An implausible game, with a surprise and suspenseful finish that prevented, or at the very least delayed the California Angels from winning the American League pennant and advancing to the World Series.
For the second time in less than 24 hours, the Red Sox and Angels played 11 innings. More remarkable, the losing team in these two games had been within one strike of winning in nine innings.
Fueling the drama was an even greater coincidence: once again the goat turned out to be the hero. Sunday, it was Boston`s Dave Henderson, a substitute outfielder whom the Red Sox acquired from Seattle in a late-season deal. Saturday, it was Bobby Grich, the Angels` second baseman.
Grich, 0-for-5 and charged with an error, lifted the Angels to their victory with his 11th-inning single. The Dave Henderson story was also superb theater but even more dramatic.
Henderson entered the game in the fifth inning, a replacement for the injured Tony Armas. In the sixth, while trying to catch Grich`s towering drive in left center, Henderson tipped the ball over the fence–similar, in a sense, to a basketball player trying to block a shot and sinking the basket.
Instead of a double off the wall, Henderson`s tip-in gave Grich a two-run homer and California the lead for the first time at 3-2. The Angels increased this edge to 5-2 with two more runs in the seventh and were still three runs to the good with one out in the ninth.
Don Baylor, who had been having a poor series, responded with a two-run homer that helped knock out Mike Witt, the California pitching ace, and cut the Angels` lead to 5-4. Prior to this Witt seemed destined to be the first pitcher in playoff history to record two complete-game triumphs.

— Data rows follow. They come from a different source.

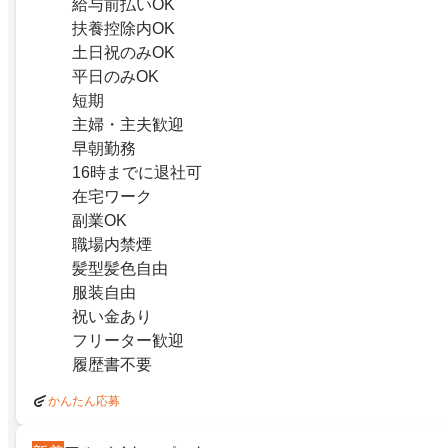
給与前払いOK
扶養控除内OK
土日祝のみOK
平日のみOK
短期
主婦・主夫歓迎
早朝勤務
16時までに退社可
在宅ワーク
副業OK
職場内禁煙
髪型髪色自由
服装自由
祝い金あり
フリーター歓迎
履歴書不要
かんたん応募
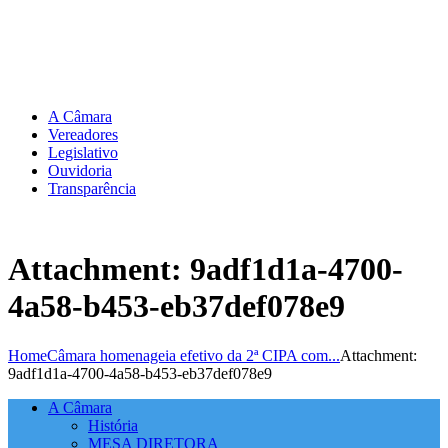
A Câmara
Vereadores
Legislativo
Ouvidoria
Transparência
Attachment: 9adf1d1a-4700-
4a58-b453-eb37def078e9
Home
Câmara homenageia efetivo da 2ª CIPA com...
Attachment:
9adf1d1a-4700-4a58-b453-eb37def078e9
A Câmara
História
MESA DIRETORA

Gary Lucas relieved, hit Rich Gedman with a pitch and was succeeded by Donnie Moore, the former Cub who has since become the king of the California bullpen. All Moore had to do was retire one batter and the Angels would win this best-of-seven pennant playoff in five games.
The batter was, of course, Dave Henderson, the Boston goat. The count went to 2-2; Henderson looked awful. He fouled off the second strike with a lurching, off-balance swing. But Henderson followed with a line-drive home run, the ball clearing near the 370-foot mark–about the same spot that he had tipped in Grich`s home run.

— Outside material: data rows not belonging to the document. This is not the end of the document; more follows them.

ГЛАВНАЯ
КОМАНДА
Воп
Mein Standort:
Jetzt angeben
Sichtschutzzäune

This put the Red Sox ahead 6-5. The Angels tied the score in their half of the ninth to send the game into extra innings. The Bosox loaded the bases in the 11th and Henderson then came up and drove in the winning run with a sacrifice fly. Calvin Schiraldi, Saturday`s loser, protected the lead with a perfect 11th.
Later, in a joyous Boston clubhouse, Henderson was asked why he tried for Grich`s sixth-inning drive instead of playing it safe and taking it off the wall.
”I don`t know why,” Henderson replied. ”I thought I had it. I should have caught it. But my wrist hit the top of the wall and knocked the ball over the fence.”
Baylor, a 17-year major league veteran whose ninth-inning home run set the table for Henderson, insisted it was the greatest game he ever played in. ”I go back more than 2,000 games and this one was simply incredible. Today, they were one pitch away from winning; yesterday we were one pitch away from winning. Incredible.”
Asked what he was thinking when he came to the plate against Witt in the ninth, Baylor said, ”I was thinking it was my last at-bat for the year and I wanted to make it a good one.”
”Baylor`s home run woke us up,” said pitching coach Bill Fischer.
”When Henderson hit his it was like an earthquake.”
Three hours after the game, when the Red Sox were leaving the clubhouse and beginning the trip back to Boston, a spry, old man fell in step alongside Evans. He patted Evans on the back with his scorecard and told him it had been a great game.
”Thank you,” Evans replied, stopping. ”Something special is going on.”